Za oknem było już tak pięknie zielono,wydawałoby sie,ze wiosennie,a przez noc napadało ze 20 cm śniegu.
Witajcie kochane.U mnie teraz co chwila lecą czapy sniegu z dachy,oby tylko rynny nie urwało jak 2 lata temu.Musi byc widocznie dodatnia temperatura.Miłego dnia wszystkim zyczę.
Małgoś u mnie też zasypało.Piękne masz hosty.Mam nadzieję że jak ja kupie sobie do rabatki ktorą planuję to też mi takie piękne urosną.Zdrowiej szybciutko
Małgosiu, piękne fotki wstawiłaś. Hosty śliczne, chyba swoje podzielę i je bardziej wyeksponuję, tak ślicznie u Ciebie wyglądają.
Ponieważ jesteś chora to życzę Ci dużo zdrowia, wyleż się, wygrzej, a choróbsko wyjdzie. W tym roku wirusy jakieś paskudne i długo trzymają.

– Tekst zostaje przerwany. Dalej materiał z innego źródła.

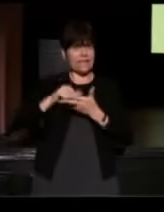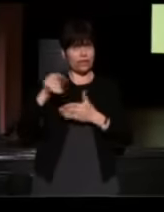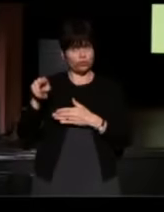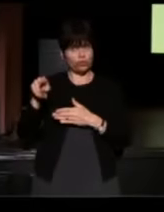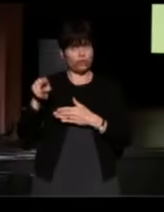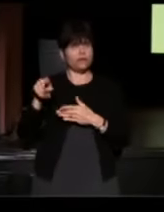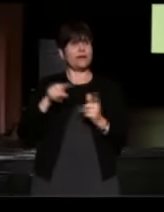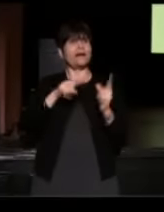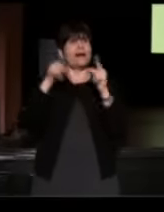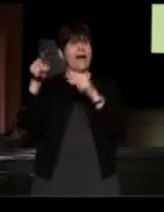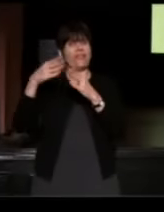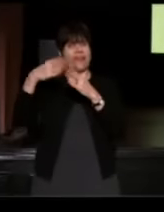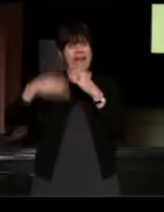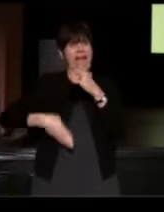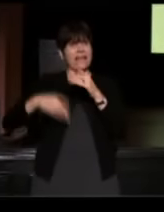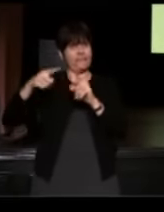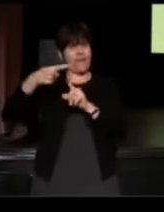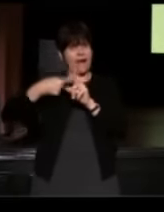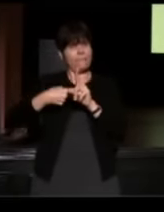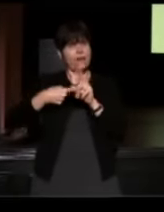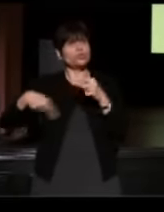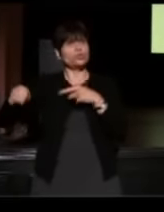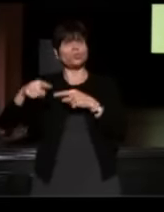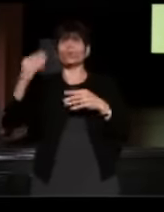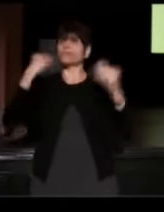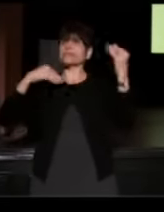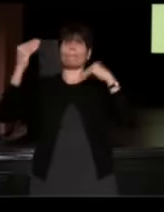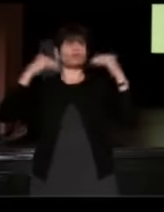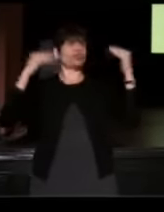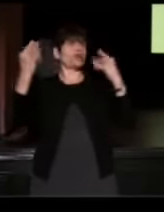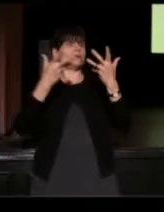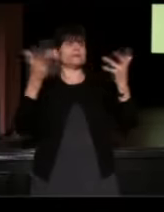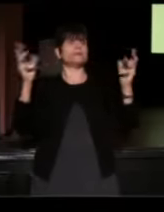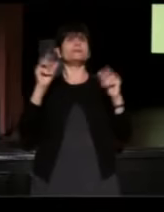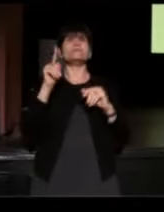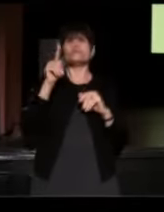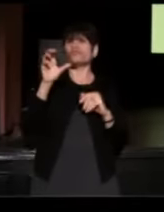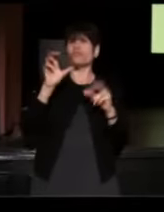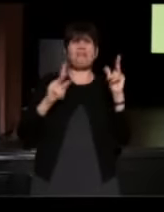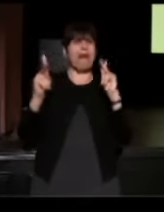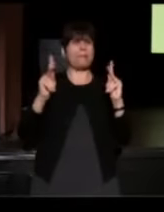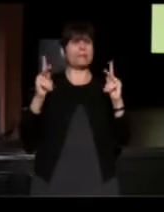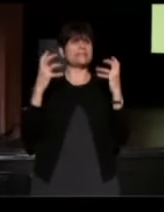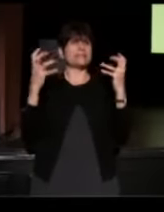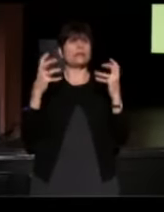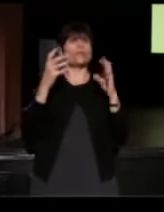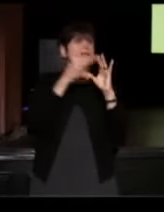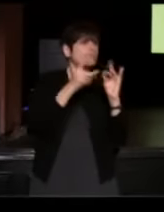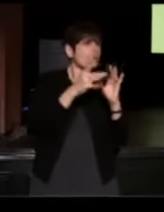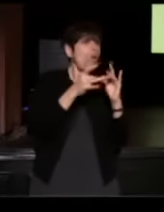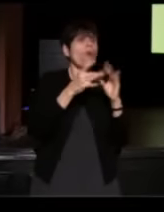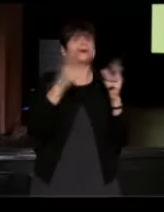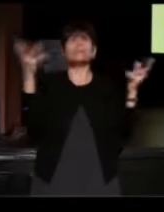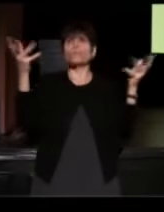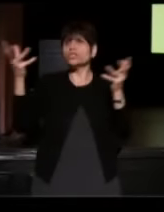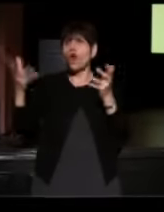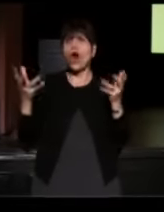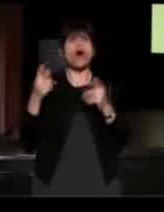at the end of that month to a Griot reception. A couple of hundred families came and we played stories and talked and one of the people who was there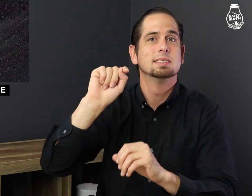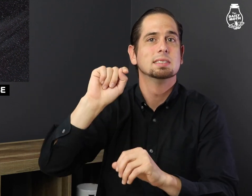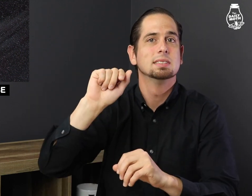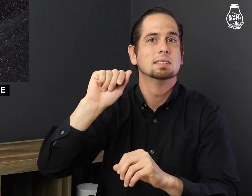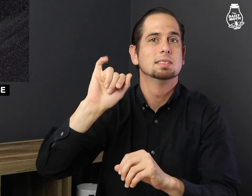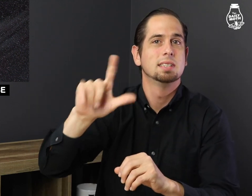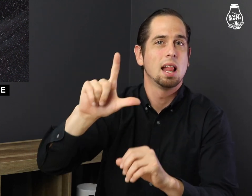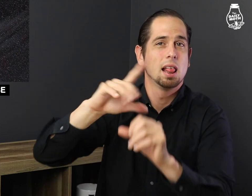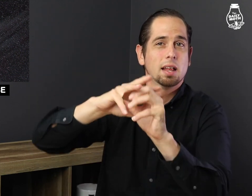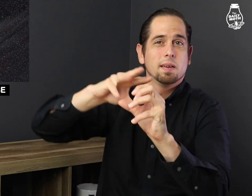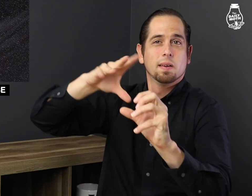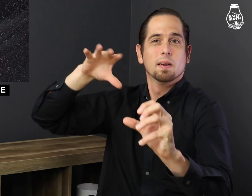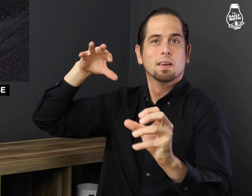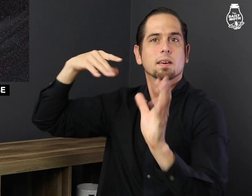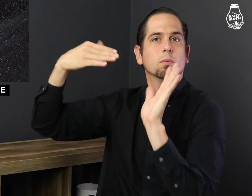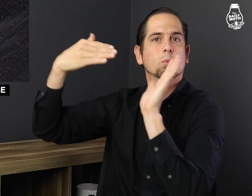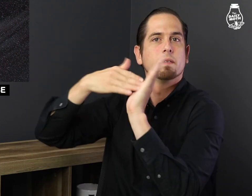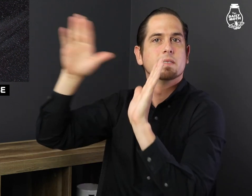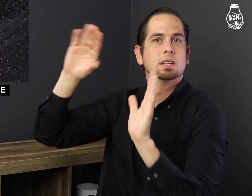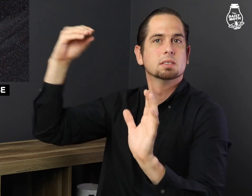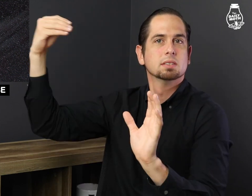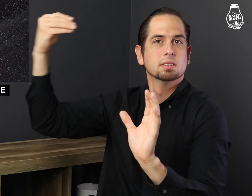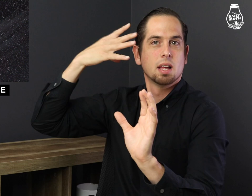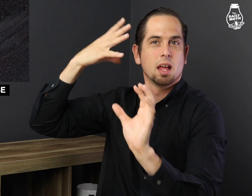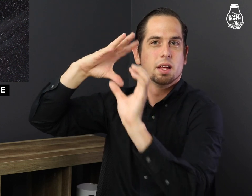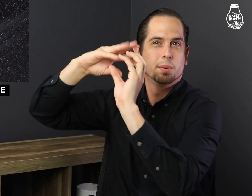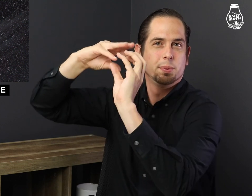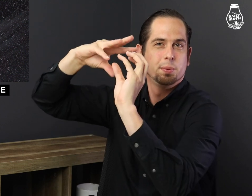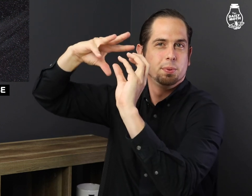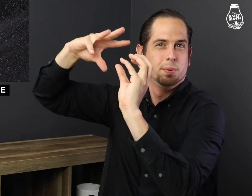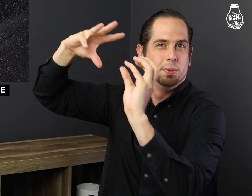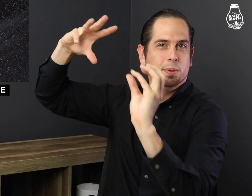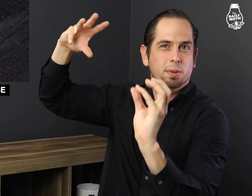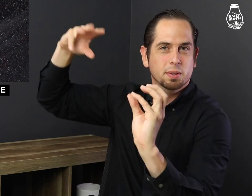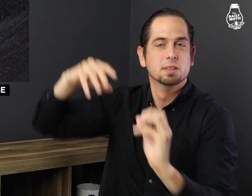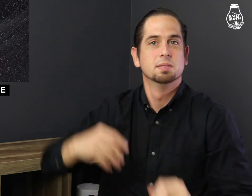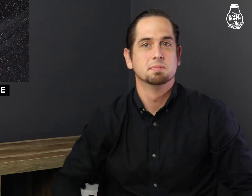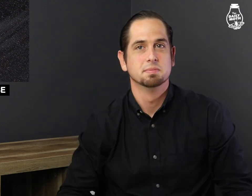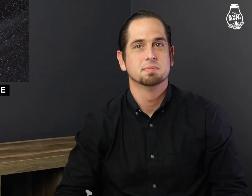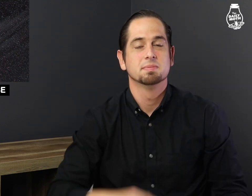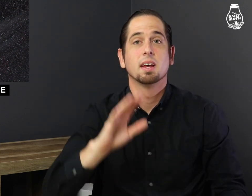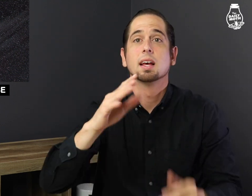and its tail reflects sunlight.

Małgosiu, pokazałaś twoje piękne hosty. Małgoś, wyleż się i wylecz do końca. Młoda siła w domu niech cię wyręczy. Ta hosta co tak ładnie pachnie (którą mi dałaś) mam nadzieję, że przeżyje zimę i będzie taka ładna jak u ciebie. Pozdrawiam i życzę zdrowia.